– di Riccardo De Stefano –
Fare un secondo disco e diventare davvero più maturi, più consci musicalmente parlando, insomma più bravi. Obiettivo raggiunto dai Gomma, che con Sacrosanto compiono quel salto di qualità che li fa crescere e passare dall’essere una band di “chitarroni rumorosi e urla” in Toska a un progetto che tende all’art punk.
La cosa più sorprendente è il salto di qualità professionale che strumentalmente è avvenuto, in particolar modo Ilaria, che è passata dal “dire parole” a cantare, realmente, con voce matura ed espressiva.
Alternativi all’ondata di pop che sta attraversando la penisola italiana e fautori di un post-emo-punk figlio ideale di quegli anni ‘90 (che in realtà i ragazzi, giovanissimi, non hanno vissuto), i Gomma realizzano un album incredibilmente credibile, dove le tracce si snodano, si toccano e si incastrano fornendo un quadro complessivo tenuto insieme da alcune immagini ricorsive (la Messa, le vene, l’ambiente domestico) e da un diffuso sensore di Morte sparso sulle parole dei brani.
Fantasmi, Pessima idea, Verme: i primi tre brani arrivano come macigni, quasi a voler marcare una distanza da tutto quello fatto prima (non a caso parlano di un “secondo esordio”), e quando le dinamiche si fanno più ampie, come in Quarto Piano, la sensazione è che i quattro ragazzi campani abbiano imparato a scrivere canzoni con coscienza, con forse unico limite il non riuscire a superare un certo cliché intrinseco nel genere stesso, quella sensazione di decadenza a volte esasperata e reale, a volte manieristica.

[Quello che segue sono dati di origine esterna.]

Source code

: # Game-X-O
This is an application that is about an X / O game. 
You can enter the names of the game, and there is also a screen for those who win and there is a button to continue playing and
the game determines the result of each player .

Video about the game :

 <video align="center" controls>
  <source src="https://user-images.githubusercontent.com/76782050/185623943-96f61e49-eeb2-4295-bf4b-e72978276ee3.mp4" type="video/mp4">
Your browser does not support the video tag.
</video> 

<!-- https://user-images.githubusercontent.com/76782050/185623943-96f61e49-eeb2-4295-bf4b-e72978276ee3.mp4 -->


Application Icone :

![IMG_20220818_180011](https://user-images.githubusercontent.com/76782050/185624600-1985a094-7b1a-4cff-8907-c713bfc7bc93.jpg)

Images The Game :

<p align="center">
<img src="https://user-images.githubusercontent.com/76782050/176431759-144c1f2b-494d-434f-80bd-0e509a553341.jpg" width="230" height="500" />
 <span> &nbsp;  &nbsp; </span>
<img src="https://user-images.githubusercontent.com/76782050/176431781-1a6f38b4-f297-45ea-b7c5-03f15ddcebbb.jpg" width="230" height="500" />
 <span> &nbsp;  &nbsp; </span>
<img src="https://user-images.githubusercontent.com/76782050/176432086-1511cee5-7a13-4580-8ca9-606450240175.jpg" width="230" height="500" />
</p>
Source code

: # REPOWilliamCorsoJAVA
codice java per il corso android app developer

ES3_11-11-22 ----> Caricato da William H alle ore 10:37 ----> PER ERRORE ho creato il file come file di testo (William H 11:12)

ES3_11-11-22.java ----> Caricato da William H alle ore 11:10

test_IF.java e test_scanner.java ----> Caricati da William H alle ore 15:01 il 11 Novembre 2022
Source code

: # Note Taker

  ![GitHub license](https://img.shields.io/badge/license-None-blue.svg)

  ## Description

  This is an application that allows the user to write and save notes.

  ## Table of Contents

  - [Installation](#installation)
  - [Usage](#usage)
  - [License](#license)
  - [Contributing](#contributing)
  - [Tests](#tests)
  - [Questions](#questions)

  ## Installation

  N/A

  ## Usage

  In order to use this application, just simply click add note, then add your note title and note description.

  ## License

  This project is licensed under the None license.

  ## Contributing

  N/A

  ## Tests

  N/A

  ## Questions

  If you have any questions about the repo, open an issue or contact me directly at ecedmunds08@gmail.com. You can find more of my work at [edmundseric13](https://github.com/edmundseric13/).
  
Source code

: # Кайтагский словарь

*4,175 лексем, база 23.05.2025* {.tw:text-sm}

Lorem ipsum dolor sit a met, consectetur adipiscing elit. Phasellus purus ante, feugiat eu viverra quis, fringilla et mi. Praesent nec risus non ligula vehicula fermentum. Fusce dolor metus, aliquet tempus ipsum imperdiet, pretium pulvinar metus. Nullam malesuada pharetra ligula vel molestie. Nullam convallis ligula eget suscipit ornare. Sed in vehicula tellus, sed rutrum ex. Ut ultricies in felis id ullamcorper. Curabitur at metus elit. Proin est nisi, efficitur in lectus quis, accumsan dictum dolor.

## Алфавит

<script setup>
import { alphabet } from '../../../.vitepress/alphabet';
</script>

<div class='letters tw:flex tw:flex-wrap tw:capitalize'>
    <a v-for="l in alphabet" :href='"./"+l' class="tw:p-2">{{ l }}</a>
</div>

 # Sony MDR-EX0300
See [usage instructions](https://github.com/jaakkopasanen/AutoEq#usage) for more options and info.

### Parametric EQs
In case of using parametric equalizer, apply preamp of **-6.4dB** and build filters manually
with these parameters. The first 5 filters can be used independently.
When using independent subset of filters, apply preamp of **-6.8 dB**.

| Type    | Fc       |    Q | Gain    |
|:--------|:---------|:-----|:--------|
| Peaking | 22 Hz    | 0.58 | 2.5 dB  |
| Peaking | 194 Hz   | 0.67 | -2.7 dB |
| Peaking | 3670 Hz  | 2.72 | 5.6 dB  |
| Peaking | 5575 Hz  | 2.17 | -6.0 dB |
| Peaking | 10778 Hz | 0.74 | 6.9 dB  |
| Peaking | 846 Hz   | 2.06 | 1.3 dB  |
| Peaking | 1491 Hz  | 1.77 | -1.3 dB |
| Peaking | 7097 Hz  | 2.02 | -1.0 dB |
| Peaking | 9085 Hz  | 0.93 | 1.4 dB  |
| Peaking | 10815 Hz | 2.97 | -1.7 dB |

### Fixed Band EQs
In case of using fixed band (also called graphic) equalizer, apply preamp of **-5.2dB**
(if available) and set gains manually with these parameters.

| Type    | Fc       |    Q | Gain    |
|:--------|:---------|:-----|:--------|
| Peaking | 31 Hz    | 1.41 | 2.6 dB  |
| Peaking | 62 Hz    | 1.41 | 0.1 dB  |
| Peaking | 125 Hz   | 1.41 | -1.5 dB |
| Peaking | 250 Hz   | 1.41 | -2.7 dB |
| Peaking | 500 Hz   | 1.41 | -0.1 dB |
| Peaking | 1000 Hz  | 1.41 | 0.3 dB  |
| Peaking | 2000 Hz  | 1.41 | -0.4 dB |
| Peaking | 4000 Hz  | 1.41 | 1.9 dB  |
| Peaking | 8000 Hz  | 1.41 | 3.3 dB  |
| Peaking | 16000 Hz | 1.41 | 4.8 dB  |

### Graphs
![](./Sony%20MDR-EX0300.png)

Nondimeno, Sacrosanto è una boccata d’aria fresca nella stantia scena musicale italiana che fagocita solo e soltanto pop retrò e sintetizzatori. Se avete bisogno di mezz’ora di qualcosa che almeno prova ad avvicinarsi alla vita vera, non edulcorata dal finto malessere disagista, Sacrosanto è il disco che cercavate. Anzi, che cercavamo, per chiudere questo decennio.